I’m an advocate of using the I-chart as the default control chart. If I am teaching statistical process control (SPC) and can only teach one chart, the I-chart is always the one that I teach. It’s the only control chart I cover in my Lean Six Sigma Green Belt training. It’s the only chart that I teach in Process Excellence Leadership training. It’s the only chart I use if the data I’m looking at are reasonably close to symmetric (note that I didn’t say “normal”,) unless I have some compelling need for greater sensitivity. I teach that the I-chart is the “Swiss army knife” of control charts.
But I still sometimes use other control charts.
Organizations don’t do SPC for the fun of it. They do it because it helps them achieve their goals. Organizations exist to produce things of value for the benefit of customers, investors, and employees. They do this by transforming inputs into outputs of higher value via processes. They can do this better if they minimize variability of outcomes, which can best be accomplished by controlling the sources of variation in the inputs and processes. This is where SPC comes in. SPC is a methodology that uses statistical guidelines to help separate “special cause” and “common cause” variation. If a special cause of variation exists, it signals the need to act. Special cause variation is defined as a change of such a large magnitude that its cause can probably be identified if looked for at once. SPC operationally defines such a change as a measurement result more than 3 standard deviations from the process mean for whatever process metric is being monitored.
A problem might exist if the process generates measurements that are highly skewed, even when it is not being influenced by special causes of variations. Such processes are quite common in the real world. For example, nearly all measurements produced by geometric dimensioning and tolerancing are skewed, as are measurements of time-based phenomena such as those encountered in services industries including the healthcare and hospitality industries. Highly skewed distributions produce a relatively high percentage of results more than 3 standard deviations from the mean even if no special causes exist. In other words, they produce many “false alarms” that will trigger a search for a problem when there is no problem. The false alarms may even lead to tampering, thereby causing a stable process to become unstable.
I-Charts Don’t Solve the Problem
The skewed distribution problem is exacerbated by using I-charts. I-charts are relatively insensitive to moderate departures from normality, and very insensitive if the non-normality still produces a symmetric distribution. But for the data described above, this is not the case. If you use the I-chart for these data you will experience many false alarms. It’s just that simple.

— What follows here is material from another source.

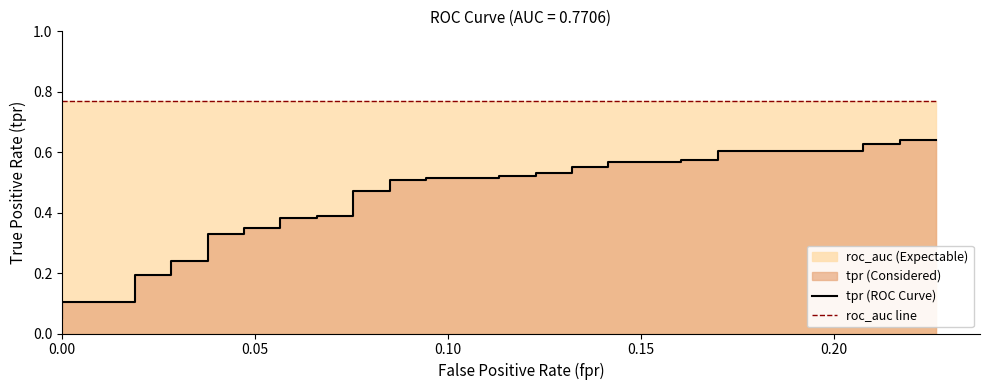

Reading right to left, extract all data points from this chart.

tpr (ROC Curve): 0.6	0.6	0.6	0.6	0.6	0.6	0.6	0.6	0.6	0.6	0.6	0.6	0.5	0.5	0.5	0.5	0.5	0.5	0.5	0.5	0.5	0.5	0.4	0.4	0.4	0.4	0.4	0.4	0.3	0.3	0.2	0.2	0.2	0.2	0.1	0.1	0.1	0.1	0.1	0.1
roc_auc line: 0.8	0.8	0.8	0.8	0.8	0.8	0.8	0.8	0.8	0.8	0.8	0.8	0.8	0.8	0.8	0.8	0.8	0.8	0.8	0.8	0.8	0.8	0.8	0.8	0.8	0.8	0.8	0.8	0.8	0.8	0.8	0.8	0.8	0.8	0.8	0.8	0.8	0.8	0.8	0.8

The problem is to determine if a process is or is not being influenced by special causes of variation. A process distribution might appear as skewed because of special cause outliers, or because it naturally produces skewed data. The I-chart treats all data beyond 3 sigma as outliers; it doesn’t help you separate the natural, common cause process outcomes from special cause outcomes. Is the point beyond 3 sigma an outlying chicken, or a common cause egg? I.e., is the process being influenced by special causes, or only common causes? If the process data are naturally skewed you can’t answer this question using an I-chart.
A Simple Solution
The solution that I recommend is to begin your investigation with averages charts, also known as x-bar charts. Averages tend to have distributions that are approximately normal, even if the individual values are skewed. This means that, for a process with a skewed distribution that is not influenced by special causes, averages are much more likely to produce results that stay within 3 standard deviations of the mean than I-charts. It’s the best of both worlds: few false alarms, but still sensitive to special causes. If you have a nice run of subgroup averages without a special cause, plot a histogram of the data and see if the distribution looks skewed or symmetric. If the latter, you can use I-charts with confidence. If the former, stick with averages charts, or find a statistician or Master Black Belt to help you find a more advanced solution.

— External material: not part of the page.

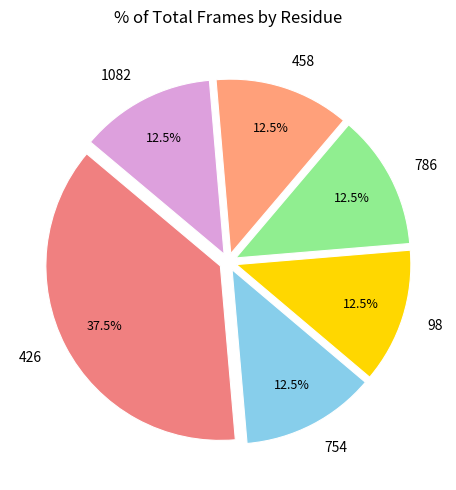

Between 426 and 98, which is larger?

426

Stable Does Not Mean Normal
Before ending this article, I’d like to address another pet peeve of mine. I believe that too many teachers of SPC obsess on the need for normality. They confuse normality with the absence of special causes, also known as statistical control. I usually attribute this misunderstanding to a lack of experience with the real world, where normal distributions are so rare as to be virtually non-existent. By insisting on normality we encourage tampering and all of the problems associated with this approach to “process management.”

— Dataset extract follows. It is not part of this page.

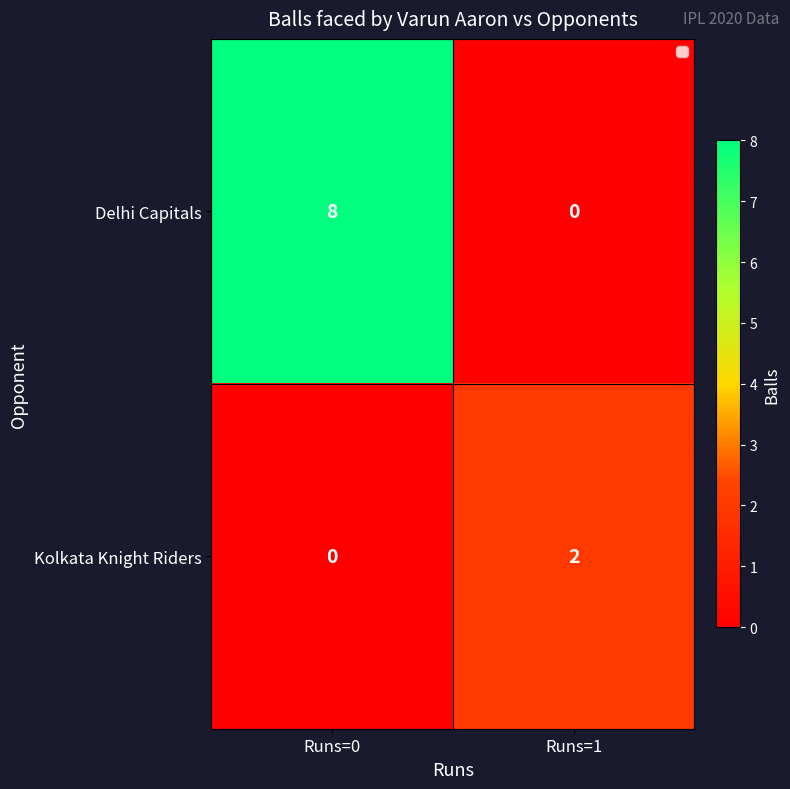

Reading right to left, transcribe all the data shown in this chart.

Delhi Capitals: Runs=1=0	Runs=0=8
Kolkata Knight Riders: Runs=1=2	Runs=0=0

On the other hand, I am also impatient with people who insist that all non-normality be ignored. These individuals advocate using I-charts in all situations, regardless of the risk of false alarms. This attitude may also be due to a lack of experience. However, I’ve seen SPC lose its credibility when concerned process owners look for special causes over-and-over again without finding them. Like the boy who cried “Wolf!”, out-of-control signals become something to ignore. Eventually so does SPC.
My approach, which favors the I-chart but doesn’t make its use dogma, provides a rational middle ground.